## BEGIN Listing
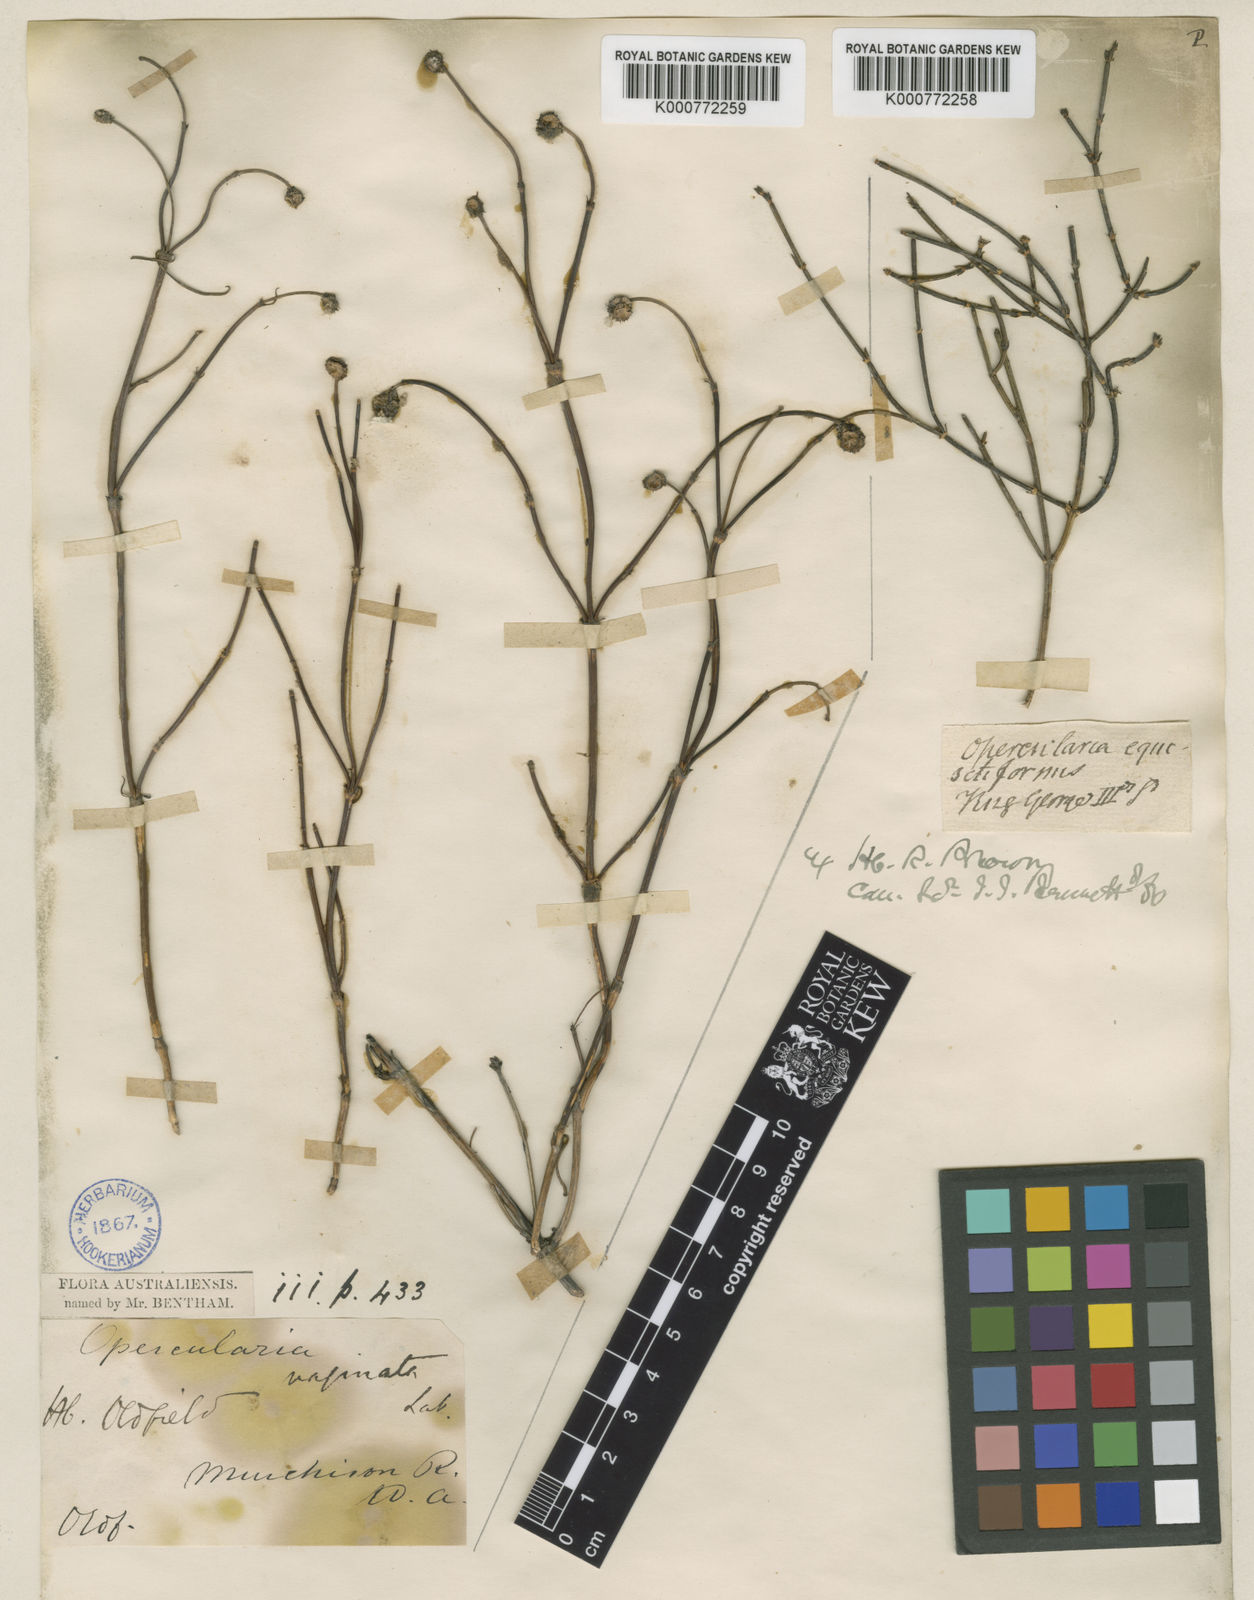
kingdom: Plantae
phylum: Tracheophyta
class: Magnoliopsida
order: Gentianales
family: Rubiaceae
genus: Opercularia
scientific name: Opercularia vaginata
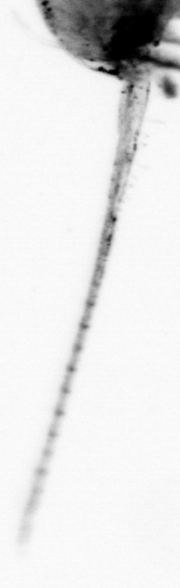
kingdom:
## END Listing
Reproduce all of the material above word for word, leaving out the pictures.

kingdom: Plantae
phylum: Tracheophyta
class: Magnoliopsida
order: Gentianales
family: Rubiaceae
genus: Opercularia
scientific name: Opercularia vaginata
kingdom:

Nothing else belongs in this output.